Gandhi Monika, Ved B K
J Indian Med Assoc. 2014 Jan;112(1):54-5.
The submental route for endotracheal intubation is an alternative to nasal intubation or tracheo- stomy in the surgical management of patients with complex craniomaxillofacial injuries. The critical indication for submental intubation is the requirement for intra-operative maxillomandibular fixation in the presence of injuries that preclude nasal intubation and in a situation where a tracheostomy is not otherwise required. Maxillomandibular fixation is essential to re-establish dental occlusion for a normal functional result in dentate patients with fractures involving alveolar segments of the jaws.
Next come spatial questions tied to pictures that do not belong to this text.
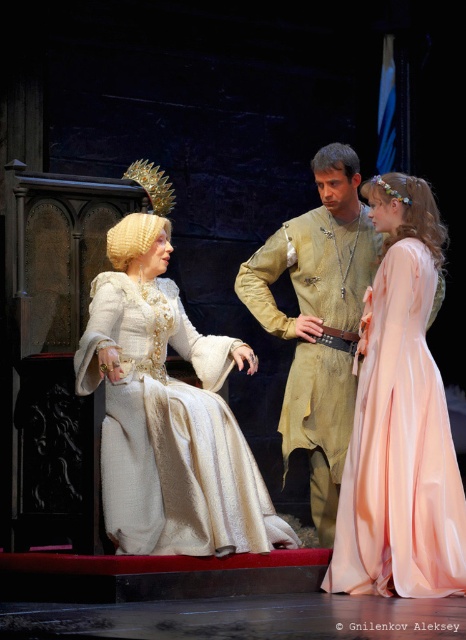
Question: Is white satin dress at center further to camera compared to golden silk tunic at center?

Choices:
 (A) yes
 (B) no

Answer: (A)

Question: Among these points, which one is farthest from the camera?

Choices:
 (A) (149, 484)
 (B) (331, 500)

Answer: (B)

Question: Among these points, which one is farthest from the camera?

Choices:
 (A) (348, 269)
 (B) (275, 524)
 (C) (405, 497)

Answer: (A)

Question: Is pale pink satin dress at right to the right of golden silk tunic at center from the viewer's perspective?

Choices:
 (A) yes
 (B) no

Answer: (A)

Question: Which point is farther to the camera?

Choices:
 (A) (130, 323)
 (B) (338, 184)
 (C) (456, 516)

Answer: (B)

Question: Is white satin dress at center above golden silk tunic at center?

Choices:
 (A) yes
 (B) no

Answer: (B)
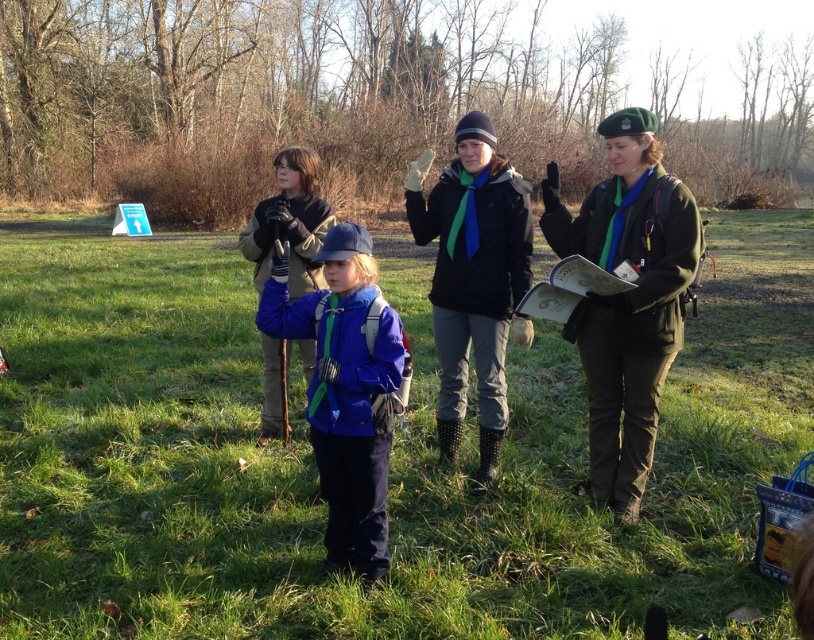
You are planning to set up a picnic blanket in the park. Given the presence of the green grass at center and the matte blue jacket at center, which location would be more suitable for placing the blanket?

The green grass at center is much taller than the matte blue jacket at center, so placing the picnic blanket on the green grass at center would be more suitable as it provides a level surface.

You are a photographer trying to capture a photo of the green fabric beret at right in the park scene. Based on its coordinates, where should you position your camera to ensure the beret is centered in the frame?

The green fabric beret at right is located at point coordinates 0.467 on the x and 0.771 on the y axis. To center it, position the camera so the beret is at the center of the frame using these coordinates.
However, maxillomandibular fixation precludes orotracheal intubation. Nasotracheal intubation is often used but is contra-indicated in the presence of skull base fractures and will interfere with the access to certain fracture types. A tracheostomy has a high potential complication rate and in many patients, an alternative to the oral airway is not required beyond the peri-operative period. Submental intuba- tion is a simple and useful technique with low morbidity in selected cases of craniomaxillofacial trauma.
对于复杂颅颌面损伤患者的手术治疗,颏下径路气管插管是鼻插管或气管切开的一种替代方法。颏下插管的关键指征是,在存在妨碍鼻插管的损伤且无需气管切开的情况下,术中需要进行颌间固定。颌间固定对于涉及颌骨牙槽段骨折的有牙患者恢复正常功能的牙列咬合至关重要。然而,颌间固定会妨碍经口气管插管。鼻气管插管经常被使用,但在存在颅底骨折时是禁忌的,并且会干扰对某些骨折类型的处理。气管切开有很高的潜在并发症发生率,而且在许多患者中,围手术期过后并不需要替代口腔气道的方法。颏下插管是一种简单且有用的技术,在某些颅颌面创伤病例中发病率较低。